The post begins by explaining that transactions are “an expression of our financial autonomy”, tells the historical story of the digital shift brought by internet technology and ecommerce, and details the three-decades long requirement for “fast, cheap, global payments”, before concluding that:

“Blockchain is the new financial rail — the new payment rail. Blockchain technology collapses how payments look and how they actually operate. Settlement times are near instant to both a customer and a business — at any time, anywhere in the world. This cannot be understated; blockchain technology is the only technology that offers a fundamentally new way of doing payments.”

FASB Crypto Accounting Changes

Earlier this year, MicroStrategy's Executive Chairman, Michael Saylor, suggested that three things are required for Bitcoin to dramatically take off: spot ETFs, banks that custody BTC and lend against BTC, and crypto-related changes to some of the rules at the Financial Accounting Standards Board (FASB).

As we've seen, those ETFs await approval, but new accounting rules are incoming, as the FASB in September announced that it will allow companies to use fair-value accounting on crypto assets, meaning balance sheets can accurately capture changes in crypto asset valuations. Up to now, gains in value have not been reflected on balance sheets, but the new rules have changed that, making holding crypto more viable for companies wishing to explore the asset class.

HSBC Token Custody Services

Over at HSBC, the bank is expanding its scope to offer further blockchain-based services to institutional clients, although it should be noted that this is in relation to tokenized versions of non-crypto assets.

The bank already offers custody of tokenized securities through its Orion platform and is now planning, in collaboration with digital asset specialist Metaco, to offer tokenized representations of physical gold and other traditional assets.

JP Morgan Coin Surges in Use

JP Morgan launched operations using its in-house JPM Coin back in 2020, and while this is a stablecoin run on a private blockchain for institutional clients, it's quietly proving the worth of round-the-clock blockchain solutions within traditional finance. In fact, in October, JP Morgan let it be known that daily transactions with JPM Coin now amount to over $1 billion.

This demonstrates a huge increase in use, as just a few months ago, in June, it was reported that there had been $300 million in JPM Coin transactions since it first launched. Part of the subsequent increase may be due to an expansion this year to enable transactions in euros as well as in US dollars.

CME Overtakes Binance for Bitcoin Futures OI

An indicator of mainstream interest in Bitcoin trading can be found in the data on BTC Futures Open Interest.
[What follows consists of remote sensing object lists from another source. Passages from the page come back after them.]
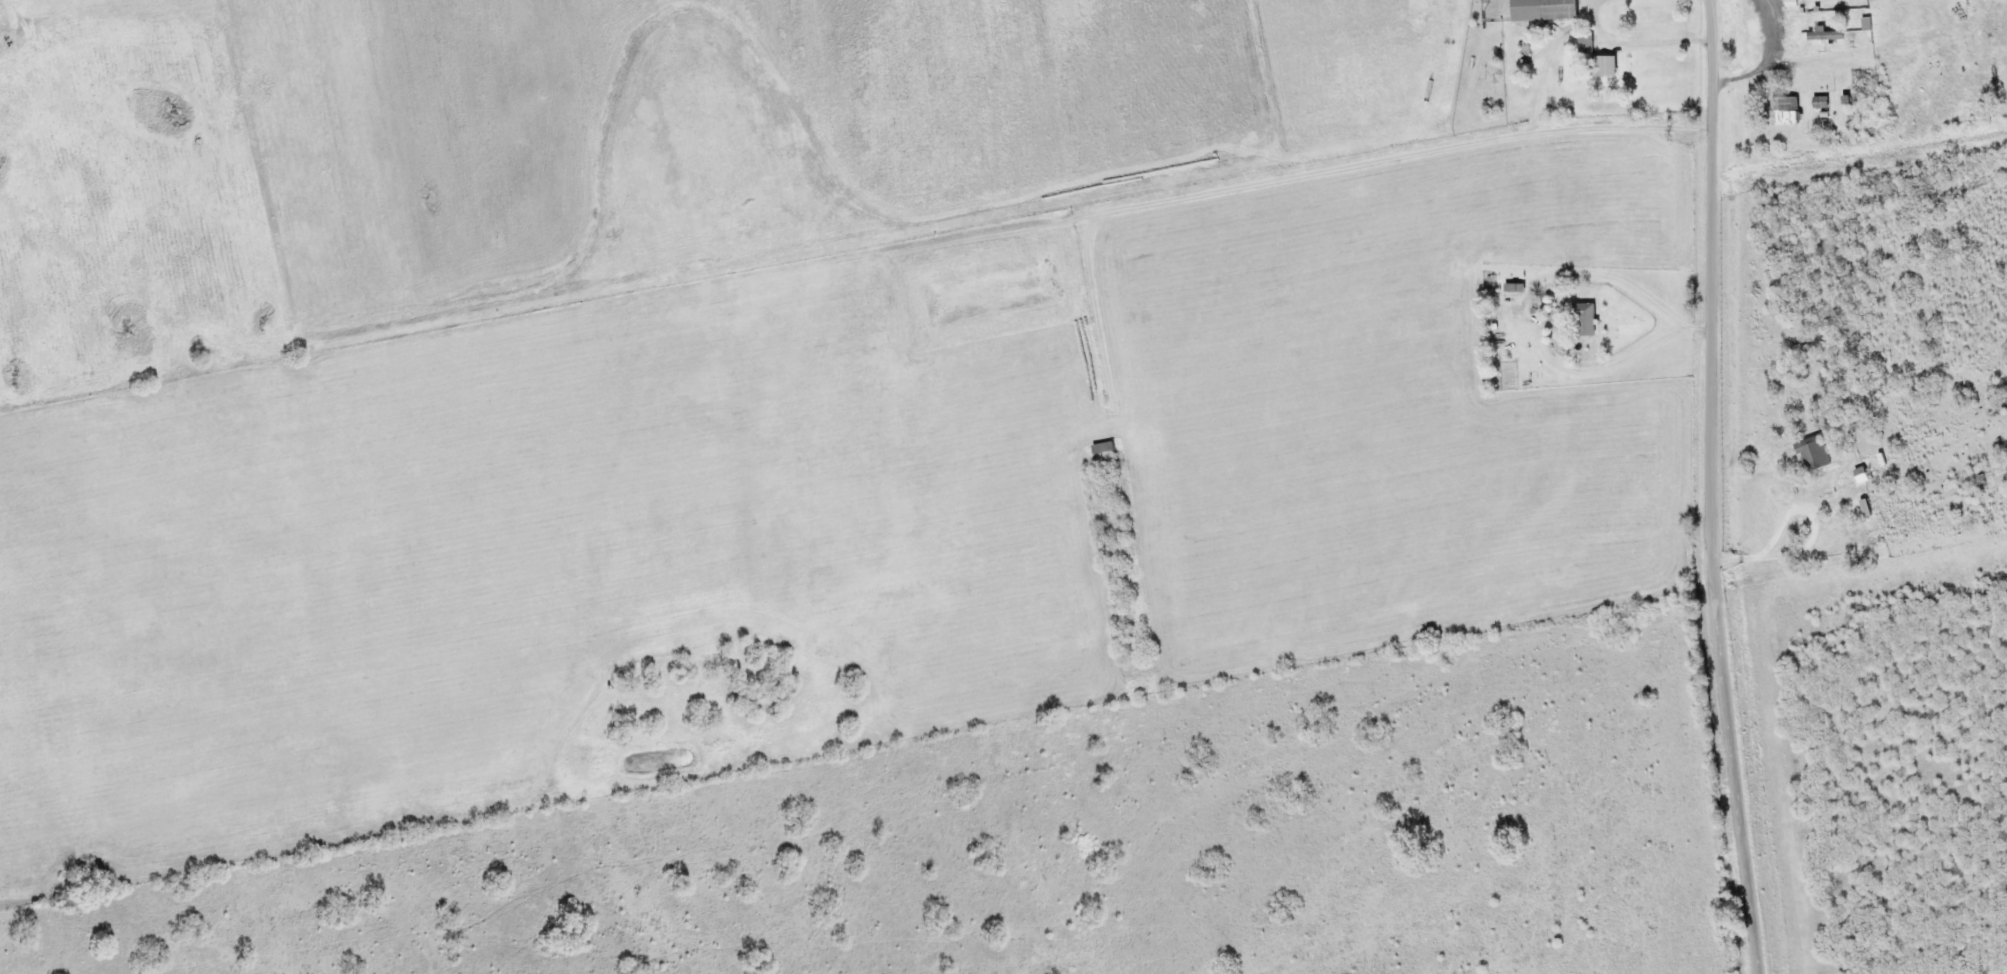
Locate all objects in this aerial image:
building: (1543, 10)
building: (1826, 35)
building: (1587, 45)
building: (1606, 67)
building: (1787, 111)
building: (1515, 288)
building: (1585, 321)
building: (1814, 455)
building: (1861, 476)
road: (1717, 488)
This week, marketplace operator, CME Group, briefly took the largest share of the futures market, pushing Binance into second place. This is significant as CME is overwhelmingly a venue for traditional finance, while Binance is crypto-native.

While Binance was, at the time of writing, back on top again, a trend towards the involvement of traditional finance is nonetheless apparent, and it’s one that only looks set to heighten in the coming year, as the institutions, this time, appear ready to make their presences felt.